DATA SUPPLIED Start Marker

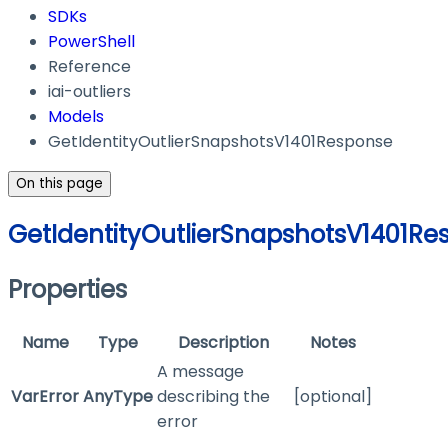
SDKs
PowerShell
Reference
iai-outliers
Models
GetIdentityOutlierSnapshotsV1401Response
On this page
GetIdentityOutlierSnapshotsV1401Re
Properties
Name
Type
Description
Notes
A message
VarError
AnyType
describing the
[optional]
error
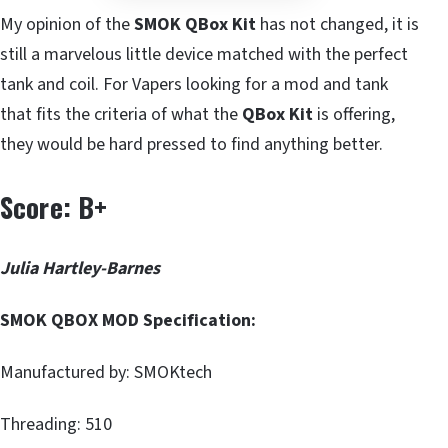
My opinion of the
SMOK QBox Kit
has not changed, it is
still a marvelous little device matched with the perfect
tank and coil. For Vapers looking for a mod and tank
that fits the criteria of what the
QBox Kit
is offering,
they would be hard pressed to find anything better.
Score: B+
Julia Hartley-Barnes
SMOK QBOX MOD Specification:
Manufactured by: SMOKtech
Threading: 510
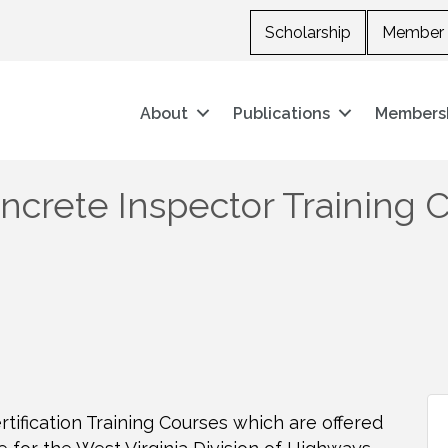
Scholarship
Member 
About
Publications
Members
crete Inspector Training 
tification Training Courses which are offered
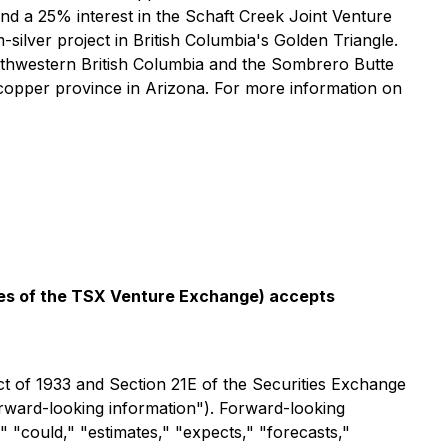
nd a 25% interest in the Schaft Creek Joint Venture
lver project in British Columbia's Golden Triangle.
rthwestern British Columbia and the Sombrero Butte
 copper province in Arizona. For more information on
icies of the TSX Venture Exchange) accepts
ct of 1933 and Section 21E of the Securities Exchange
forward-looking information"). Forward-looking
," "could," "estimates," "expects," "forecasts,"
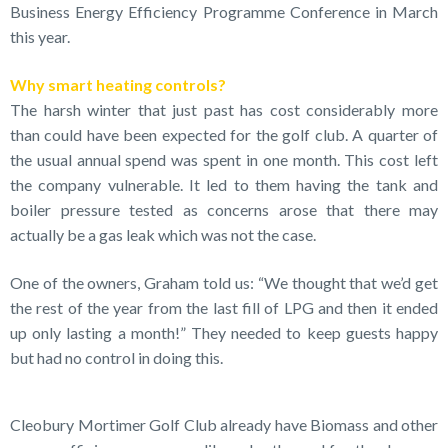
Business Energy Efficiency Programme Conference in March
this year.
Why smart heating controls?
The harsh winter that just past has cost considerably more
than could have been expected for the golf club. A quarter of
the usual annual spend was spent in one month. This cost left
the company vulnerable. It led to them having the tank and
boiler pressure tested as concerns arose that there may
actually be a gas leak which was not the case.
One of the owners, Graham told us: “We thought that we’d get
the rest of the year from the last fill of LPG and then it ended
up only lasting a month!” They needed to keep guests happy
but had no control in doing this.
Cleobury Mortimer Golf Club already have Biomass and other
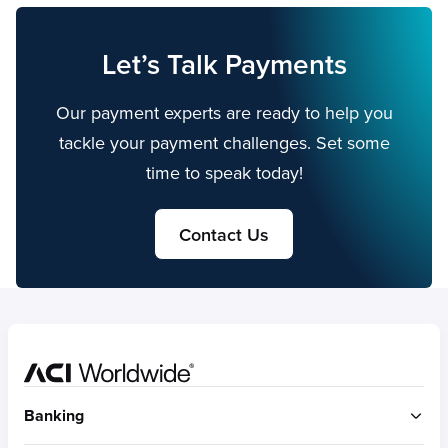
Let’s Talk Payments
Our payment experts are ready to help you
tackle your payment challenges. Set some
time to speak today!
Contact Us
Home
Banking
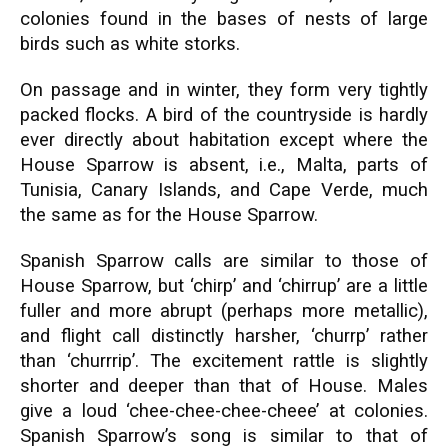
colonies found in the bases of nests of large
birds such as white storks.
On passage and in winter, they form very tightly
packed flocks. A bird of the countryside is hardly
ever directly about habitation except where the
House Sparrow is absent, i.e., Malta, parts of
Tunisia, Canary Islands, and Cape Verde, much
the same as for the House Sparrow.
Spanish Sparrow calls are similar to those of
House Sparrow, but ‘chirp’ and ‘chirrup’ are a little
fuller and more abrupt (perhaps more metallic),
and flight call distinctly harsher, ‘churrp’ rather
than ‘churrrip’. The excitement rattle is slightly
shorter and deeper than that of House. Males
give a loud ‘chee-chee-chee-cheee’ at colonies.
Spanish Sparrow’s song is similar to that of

DATA SUPPLIED End Marker

→ THE TASK
Each line of the records with the word "similar" in it is to be copied.

→ RESPONSE TO THIS EXERCISE
Spanish Sparrow calls are similar to those of
Spanish Sparrow’s song is similar to that of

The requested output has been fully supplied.